How to Find and Keep Love

Let's face it, human relationships are disposable, be you gay, lesbian or straight. Perhaps it was always ever thus because no one is in fact indispensable and unconditional love is the Holy Grail that tantalises us.

But look at it this way. If God existed, could even He have the unconditional love of his worshippers?

I rather think not. Were his worshippers to discover that He could not help grant them their wish even if He wanted to, then that would be the moment they ceased to worship him and "love" him.

Are there any atheists who, while disbelieving in God's existence, are nevertheless full of admiration for those who created the concept of an omnipotent, omniscient and eternal God, and developed Godly principles?

I suppose in this regard one could say that Abraham, Moses, Jesus and Muhammad had "developed" God and the ways He can be used to serve our mysterious purposes.

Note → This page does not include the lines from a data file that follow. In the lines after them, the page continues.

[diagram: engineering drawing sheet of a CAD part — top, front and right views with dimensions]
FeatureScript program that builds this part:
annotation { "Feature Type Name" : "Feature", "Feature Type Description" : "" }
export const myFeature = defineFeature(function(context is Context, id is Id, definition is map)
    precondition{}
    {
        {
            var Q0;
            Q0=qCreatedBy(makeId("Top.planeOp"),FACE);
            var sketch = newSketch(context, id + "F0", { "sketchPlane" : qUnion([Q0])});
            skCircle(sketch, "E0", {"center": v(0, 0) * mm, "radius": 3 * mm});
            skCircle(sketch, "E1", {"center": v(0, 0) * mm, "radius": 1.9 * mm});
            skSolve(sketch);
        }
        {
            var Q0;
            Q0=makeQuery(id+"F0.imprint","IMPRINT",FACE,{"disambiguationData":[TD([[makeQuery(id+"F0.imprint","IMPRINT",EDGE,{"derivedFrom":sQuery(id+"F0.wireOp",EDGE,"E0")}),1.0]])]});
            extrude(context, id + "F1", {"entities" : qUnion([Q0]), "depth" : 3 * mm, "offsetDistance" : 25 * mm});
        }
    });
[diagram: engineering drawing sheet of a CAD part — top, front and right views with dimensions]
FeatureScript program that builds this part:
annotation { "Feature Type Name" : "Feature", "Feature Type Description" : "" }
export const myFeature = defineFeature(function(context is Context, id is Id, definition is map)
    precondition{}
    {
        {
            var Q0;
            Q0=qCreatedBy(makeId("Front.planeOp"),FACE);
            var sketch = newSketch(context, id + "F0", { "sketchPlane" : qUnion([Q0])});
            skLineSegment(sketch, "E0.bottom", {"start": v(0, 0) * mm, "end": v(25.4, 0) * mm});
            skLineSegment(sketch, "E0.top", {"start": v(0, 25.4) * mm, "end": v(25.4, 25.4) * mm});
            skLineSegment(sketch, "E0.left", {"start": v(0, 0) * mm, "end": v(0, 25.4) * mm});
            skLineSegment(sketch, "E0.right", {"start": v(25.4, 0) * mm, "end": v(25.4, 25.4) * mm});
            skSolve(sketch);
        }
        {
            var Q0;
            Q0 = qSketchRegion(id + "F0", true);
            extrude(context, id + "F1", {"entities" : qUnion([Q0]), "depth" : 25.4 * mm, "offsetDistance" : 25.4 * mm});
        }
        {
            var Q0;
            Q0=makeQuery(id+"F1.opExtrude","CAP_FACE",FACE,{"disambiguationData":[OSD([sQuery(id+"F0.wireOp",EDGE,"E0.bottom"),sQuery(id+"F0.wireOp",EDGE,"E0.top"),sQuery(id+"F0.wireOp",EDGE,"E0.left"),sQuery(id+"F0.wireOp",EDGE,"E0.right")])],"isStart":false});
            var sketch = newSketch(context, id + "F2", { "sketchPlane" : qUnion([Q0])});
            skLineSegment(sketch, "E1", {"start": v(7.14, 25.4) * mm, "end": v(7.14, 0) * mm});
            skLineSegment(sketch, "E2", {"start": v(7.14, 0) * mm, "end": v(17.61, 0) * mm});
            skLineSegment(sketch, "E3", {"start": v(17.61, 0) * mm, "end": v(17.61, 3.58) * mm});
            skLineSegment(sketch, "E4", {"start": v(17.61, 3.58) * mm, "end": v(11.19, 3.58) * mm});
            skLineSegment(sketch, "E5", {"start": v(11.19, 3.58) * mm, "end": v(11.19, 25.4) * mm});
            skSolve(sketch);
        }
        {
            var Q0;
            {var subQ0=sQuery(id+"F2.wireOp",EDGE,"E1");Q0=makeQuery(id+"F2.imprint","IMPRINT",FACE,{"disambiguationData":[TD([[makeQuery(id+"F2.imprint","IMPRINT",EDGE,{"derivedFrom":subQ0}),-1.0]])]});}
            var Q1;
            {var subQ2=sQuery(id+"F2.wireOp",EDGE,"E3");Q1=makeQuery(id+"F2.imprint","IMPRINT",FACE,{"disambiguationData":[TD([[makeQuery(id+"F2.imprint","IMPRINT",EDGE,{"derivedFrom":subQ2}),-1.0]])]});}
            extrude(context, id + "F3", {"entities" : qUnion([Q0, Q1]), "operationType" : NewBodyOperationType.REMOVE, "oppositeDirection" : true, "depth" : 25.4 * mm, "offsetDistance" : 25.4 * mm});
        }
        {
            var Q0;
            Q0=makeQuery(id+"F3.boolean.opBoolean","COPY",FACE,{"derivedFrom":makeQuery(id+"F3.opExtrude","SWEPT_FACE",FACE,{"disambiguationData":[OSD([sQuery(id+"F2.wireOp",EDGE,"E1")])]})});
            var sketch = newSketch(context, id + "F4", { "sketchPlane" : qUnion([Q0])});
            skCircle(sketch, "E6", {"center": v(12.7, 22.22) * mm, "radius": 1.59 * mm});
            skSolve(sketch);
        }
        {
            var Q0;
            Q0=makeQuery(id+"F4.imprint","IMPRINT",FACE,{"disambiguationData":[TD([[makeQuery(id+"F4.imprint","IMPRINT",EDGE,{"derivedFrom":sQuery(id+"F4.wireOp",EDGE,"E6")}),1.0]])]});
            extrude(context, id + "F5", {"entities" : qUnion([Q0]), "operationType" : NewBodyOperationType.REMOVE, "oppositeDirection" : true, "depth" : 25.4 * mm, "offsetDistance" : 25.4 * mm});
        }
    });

If even an omnipotent God cannot command unconditional love, why should we mere mortals expect it from other mere mortals?

If love is conditional, then what are those conditions?

Conditions are terms, are they not, and we now find ourselves talking in terms of contractual, business, partnership terms.

Since we are all so dishonest and confused about the Nature of Love, it is perhaps time that we reduce things to their essentials.

We most love those who give us most pleasure most consistently, and this must apply to people as well as inanimate objects.

Our capacity to love is entirely dependent on our ability to experience pleasure.

Our capacity to be loved is entirely dependent on our ability to generate pleasure.

To keep this partnership of mutually experiencing and generating pleasure in existence requires a great investment and expenditure of time, energy and money.

It helps enormously if there is something else bigger than the couple. In heterosexual couples this usually means children. In homosexual couples, this means some common interest or enterprise, and being indispensable to each other in more than one capacity.

Perhaps heterosexuals could learn from the gay and lesbian community, known for their promiscuity and unstable relationships, through this revealed truth?

Have I at last arrived upon the Secret of Love? Is it really all just about having common goals?

It does seem rather banal!

Comments

Jeff Marshall said…
Having common goals is certainly linked to long relationships – particularly the presence of children where heterosexuals are concerned. However, there are homosexual relationships & friendships which can be sustained for 30 years too – maybe because there is some element of shared interest, or even dependency.

Anyway, I think the reputation for 'promiscuity' among homosexuals is an unfair one today; it really belongs to the pre-AIDS era. And, by contrast in that bygone era, heterosexual women, by and large, tended to be far less promiscuous than now.

So it was against a pattern of relative stability among heterosexuals that homosexuals tended to be judged ‘promiscuous’.

However, heterosexuals today – many females especially – appear to have caught up with the gays in their taste for the temporary; whilst some homosexual relationships (based on common interests & goals) can, by contrast, literally last a lifetime.